Château Léognan au Club Édouard Féret : des néo-viticulteurs qui ont bien compris l’esprit du bordeaux.

Venus de l’imagerie médicale, les Miecaze ont redonné vie au château Léognan, un cru qui joue la carte de la finesse. La dégustation de leur vin dans le cadre du Club Édouard, le 17 novembre à la libraire de la Comédie en a apporté la preuve. Mais l’originalité de leur démarche ne s’arrête pas là.

Médocain pour ses deux premières rencontres (avec Marie-Laure Lurton et Laurent Tereygeol) Bruno Boidron, directeur des éditions Féret et du Club Édouard Féret a mis le cap plus au sud avec son troisième invité, Philippe Miecaze, qui n’est autre que le propriétaire du château Léognan. En 2006 Philippe ou, plus exactement, Chantal Miecaze (prononcez Miécaze) découvre cette belle demeure des XVIIe et XIXe siècles par internet. Quoique bucolique et fort élégante, cette construction qui commande un domaine de 80 hectares de bois est un peu l’abandon.

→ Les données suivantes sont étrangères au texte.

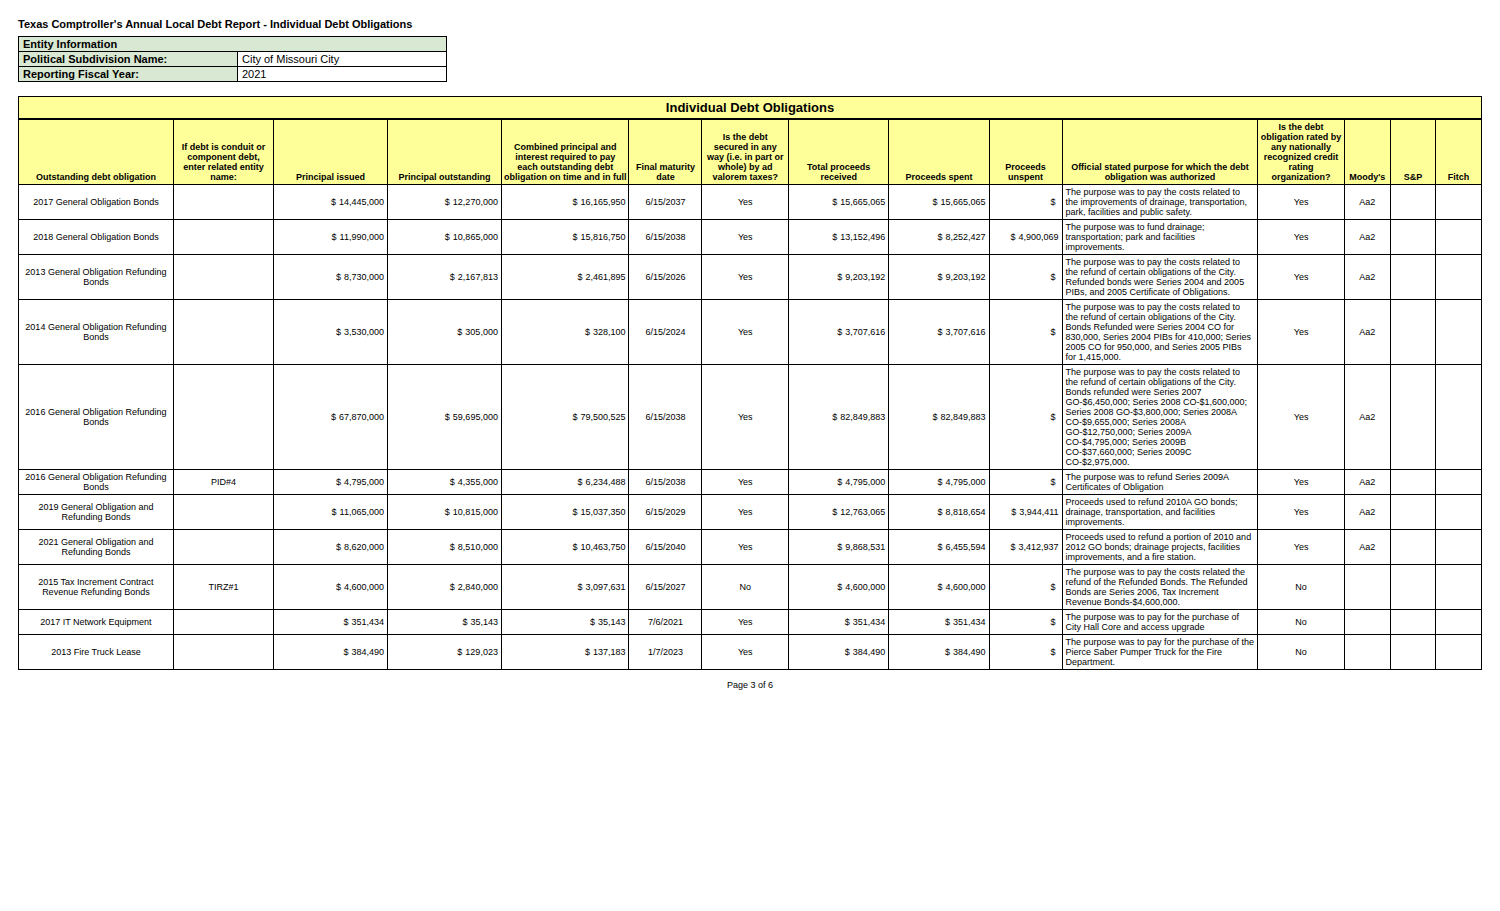Texas Comptroller's Annual Local Debt Report - Individual Debt Obligations
| Entity Information |
| Political Subdivision Name: | City of Missouri City |
| Reporting Fiscal Year: | 2021 |
Individual Debt Obligations
| Outstanding debt obligation | If debt is conduit or component debt, enter related entity name: | Principal issued | Principal outstanding | Combined principal and interest required to pay each outstanding debt obligation on time and in full | Final maturity date | Is the debt secured in any way (i.e. in part or whole) by ad valorem taxes? | Total proceeds received | Proceeds spent | Proceeds unspent | Official stated purpose for which the debt obligation was authorized | Is the debt obligation rated by any nationally recognized credit rating organization? | Moody's | S&P | Fitch |
| --- | --- | --- | --- | --- | --- | --- | --- | --- | --- | --- | --- | --- | --- | --- |
| 2017 General Obligation Bonds | | $ 14,445,000 | $ 12,270,000 | $ 16,165,950 | 6/15/2037 | Yes | $ 15,665,065 | $ 15,665,065 | $ | The purpose was to pay the costs related to the improvements of drainage, transportation, park, facilities and public safety. | Yes | Aa2 | | |
| 2018 General Obligation Bonds | | $ 11,990,000 | $ 10,865,000 | $ 15,816,750 | 6/15/2038 | Yes | $ 13,152,496 | $ 8,252,427 | $ 4,900,069 | The purpose was to fund drainage; transportation; park and facilities improvements. | Yes | Aa2 | | |
| 2013 General Obligation Refunding Bonds | | $ 8,730,000 | $ 2,167,813 | $ 2,461,895 | 6/15/2026 | Yes | $ 9,203,192 | $ 9,203,192 | $ | The purpose was to pay the costs related to the refund of certain obligations of the City. Refunded bonds were Series 2004 and 2005 PIBs, and 2005 Certificate of Obligations. | Yes | Aa2 | | |
| 2014 General Obligation Refunding Bonds | | $ 3,530,000 | $ 305,000 | $ 328,100 | 6/15/2024 | Yes | $ 3,707,616 | $ 3,707,616 | $ | The purpose was to pay the costs related to the refund of certain obligations of the City. Bonds Refunded were Series 2004 CO for 830,000, Series 2004 PIBs for 410,000; Series 2005 CO for 950,000, and Series 2005 PIBs for 1,415,000. | Yes | Aa2 | | |
| 2016 General Obligation Refunding Bonds | | $ 67,870,000 | $ 59,695,000 | $ 79,500,525 | 6/15/2038 | Yes | $ 82,849,883 | $ 82,849,883 | $ | The purpose was to pay the costs related to the refund of certain obligations of the City. Bonds refunded were Series 2007 GO-$6,450,000; Series 2008 CO-$1,600,000; Series 2008 GO-$3,800,000; Series 2008A CO-$9,655,000; Series 2008A GO-$12,750,000; Series 2009A CO-$4,795,000; Series 2009B CO-$37,660,000; Series 2009C CO-$2,975,000. | Yes | Aa2 | | |
| 2016 General Obligation Refunding Bonds | PID#4 | $ 4,795,000 | $ 4,355,000 | $ 6,234,488 | 6/15/2038 | Yes | $ 4,795,000 | $ 4,795,000 | $ | The purpose was to refund Series 2009A Certificates of Obligation | Yes | Aa2 | | |
| 2019 General Obligation and Refunding Bonds | | $ 11,065,000 | $ 10,815,000 | $ 15,037,350 | 6/15/2029 | Yes | $ 12,763,065 | $ 8,818,654 | $ 3,944,411 | Proceeds used to refund 2010A GO bonds; drainage, transportation, and facilities improvements. | Yes | Aa2 | | |
| 2021 General Obligation and Refunding Bonds | | $ 8,620,000 | $ 8,510,000 | $ 10,463,750 | 6/15/2040 | Yes | $ 9,868,531 | $ 6,455,594 | $ 3,412,937 | Proceeds used to refund a portion of 2010 and 2012 GO bonds; drainage projects, facilities improvements, and a fire station. | Yes | Aa2 | | |
| 2015 Tax Increment Contract Revenue Refunding Bonds | TIRZ#1 | $ 4,600,000 | $ 2,840,000 | $ 3,097,631 | 6/15/2027 | No | $ 4,600,000 | $ 4,600,000 | $ | The purpose was to pay the costs related the refund of the Refunded Bonds. The Refunded Bonds are Series 2006, Tax Increment Revenue Bonds-$4,600,000. | No | | | |
| 2017 IT Network Equipment | | $ 351,434 | $ 35,143 | $ 35,143 | 7/6/2021 | Yes | $ 351,434 | $ 351,434 | $ | The purpose was to pay for the purchase of City Hall Core and access upgrade | No | | | |
| 2013 Fire Truck Lease | | $ 384,490 | $ 129,023 | $ 137,183 | 1/7/2023 | Yes | $ 384,490 | $ 384,490 | $ | The purpose was to pay for the purchase of the Pierce Saber Pumper Truck for the Fire Department. | No | | | |
Page 3 of 6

Toutefois le domaine possède un petit trésor : un vignoble rouge de six hectares de belle facture et fort bien tenu, car confié en fermage au Domaine de Chevalier. Le contrat de fermage venant à terme, le couple doit redonner une vie autonome au cru tout en restaurant le patrimoine bâti de la propriété. Un double défi pour des néo-ruraux venant tout droit du monde de l’imagerie médicale.

Et une double réussite. D’abord dans le vin, la propriété complétée par un vignoble blanc d’appellation graves, propose un vin élégant et harmonieux, tout en finesse dans les deux couleurs, prouvant que le couple, bien que parisien d’origine, a parfaitement compris et assimilé l’esprit du bordeaux et de Bordeaux. Et s’ils ont donné une nouvelle jeunesse au vignoble les Miecaze ont fait de leur domaine un pôle de développement touristique dans la région grâce à la passion de l’ancien propriétaire pour le cheval : la propriété se prêtant bien aux balades en calèche, le couple en a profité pour offrir une gamme de produits touristiques allant des chambres d’hôtes aux visites des chais en passant par un restaurant. Un bel exemple de dynamisme d’autant plus intéressant qu’il reste discret.
Ce soir à 19h15 la librairie de la Comédie-Féret (48-50, Cours du Chapeau Rouge à Bordeaux) prendra des airs de fête avec Corinne Lateyron et son crémant dont la réputation n’est plus à faire.